What does your job involve?
It's a mixture of fieldwork, lab work, statistical analysis and writing. The fieldwork is obviously the best part, where I'm lucky enough to travel the world swimming with whale sharks including places like the Galapagos, Mozambique and Tanzania. Don't be fooled though, I spend a lot of time at my computer!

What have you done that you are most proud of?
Without a doubt, completing my PhD. It was a mental marathon of note, but I'm very glad I made it through. I didn't quite realise until the end how much I had taught myself. It was quite bizarre having three and a half years of your life boiled down to a couple of hundred pages. 

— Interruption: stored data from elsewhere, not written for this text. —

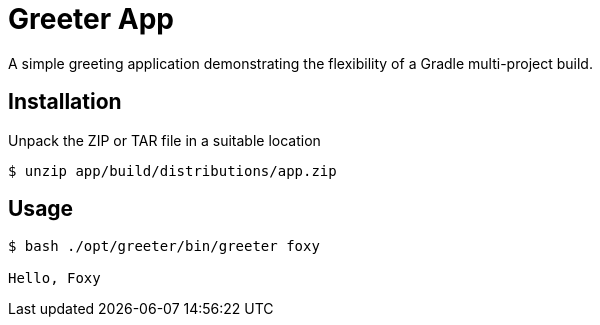 = Greeter App

A simple greeting application demonstrating the flexibility of a Gradle multi-project build.

== Installation

Unpack the ZIP or TAR file in a suitable location

[source,bash]
----
$ unzip app/build/distributions/app.zip
----

== Usage

[listing]
----
$ bash ./opt/greeter/bin/greeter foxy

Hello, Foxy
----
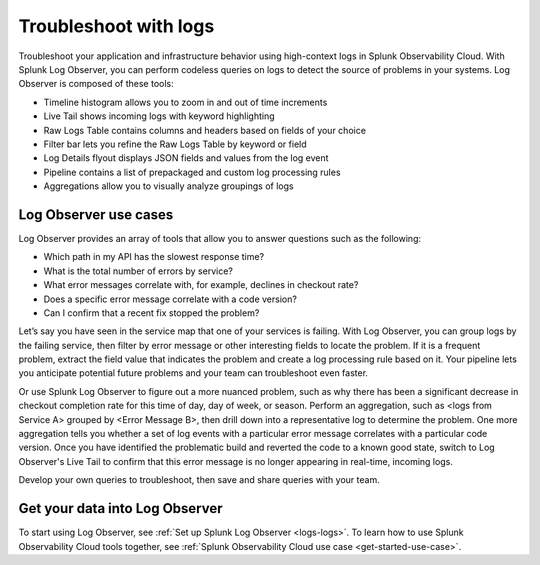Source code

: .. _get-started-logs:

**************************
Troubleshoot with logs
**************************

.. meta::
   :description: Get started investigating issues with Splunk Observability Cloud.

Troubleshoot your application and infrastructure behavior using high-context logs in Splunk Observability Cloud. With Splunk Log Observer, you can perform codeless queries on logs to detect the source of problems in your systems. Log Observer is composed of these tools:

- Timeline histogram allows you to zoom in and out of time increments

- Live Tail shows incoming logs with keyword highlighting

- Raw Logs Table contains columns and headers based on fields of your choice

- Filter bar lets you refine the Raw Logs Table by keyword or field

- Log Details flyout displays JSON fields and values from the log event

- Pipeline contains a list of prepackaged and custom log processing rules

- Aggregations allow you to visually analyze groupings of logs


================================
Log Observer use cases
================================
Log Observer provides an array of tools that allow you to answer questions such as the following:

- Which path in my API has the slowest response time?

- What is the total number of errors by service?

- What error messages correlate with, for example, declines in checkout rate?

- Does a specific error message correlate with a code version?

- Can I confirm that a recent fix stopped the problem?


Let’s say you have seen in the service map that one of your services is failing. With Log Observer, you can group logs by the failing service, then filter by error message or other interesting fields to locate the problem. If it is a frequent problem, extract the field value that indicates the problem and create a log processing rule based on it. Your pipeline lets you anticipate potential future problems and your team can troubleshoot even faster.

Or use Splunk Log Observer to figure out a more nuanced problem, such as why there has been a significant decrease in checkout completion rate for this time of day, day of week, or season. Perform an aggregation, such as <logs from Service A> grouped by <Error Message B>, then drill down into a representative log to determine the problem. One more aggregation tells you whether a set of log events with a particular error message correlates with a particular code version. Once you have identified the problematic build and reverted the code to a known good state, switch to Log Observer's Live Tail to confirm that this error message is no longer appearing in real-time, incoming logs.

Develop your own queries to troubleshoot, then save and share queries with your team.

================================
Get your data into Log Observer
================================
To start using Log Observer, see :ref:`Set up Splunk Log Observer <logs-logs>`. To learn how to use Splunk Observability Cloud tools together, 
see :ref:`Splunk Observability Cloud use case <get-started-use-case>`.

What are the three objects you would take with you to a desert island?
I would take a panga (a tool like a machete), some emergency matches, and a first aid kit. I'm a very practical person and I've lived 'in the field' in some pretty basic places so this is where my mind goes. I think my secret fourth object would be sriracha hot sauce, I imagine foraged food might need some flavour.

What books have had a significant influence on you and why?
Full honesty here, as a researcher I spend a lot of time reading scientific papers and reports. So when I read a book at the end of the day or on holiday I usually opt for fictional books that aren't too serious. For me, books are more an escape. Most of the significant influences in my life have come from the people in my life.

What is on your bucket list?
It's all nature photography related travel, and there's a lot...Antarctica (penguins and seals), Tonga (photographing humpback whales in crystal clear water), Fiji (so much shark diving), Namibia (Etosha National Park), Malapascua (diving with thresher sharks), Tazmania (all the weird marsupials)...I could go on......

If you had one year and unlimited funds, what would you do?
I would do as many of the things on the bucket list as possible, obviously. I'd probably buy myself a new underwater camera setup and fancy terrestrial long lens to capture it all with. Probably have to bring the husband as well. If I'm being a responsible adult as well I'd definitely invest in a few of the research projects we're working on at MMF.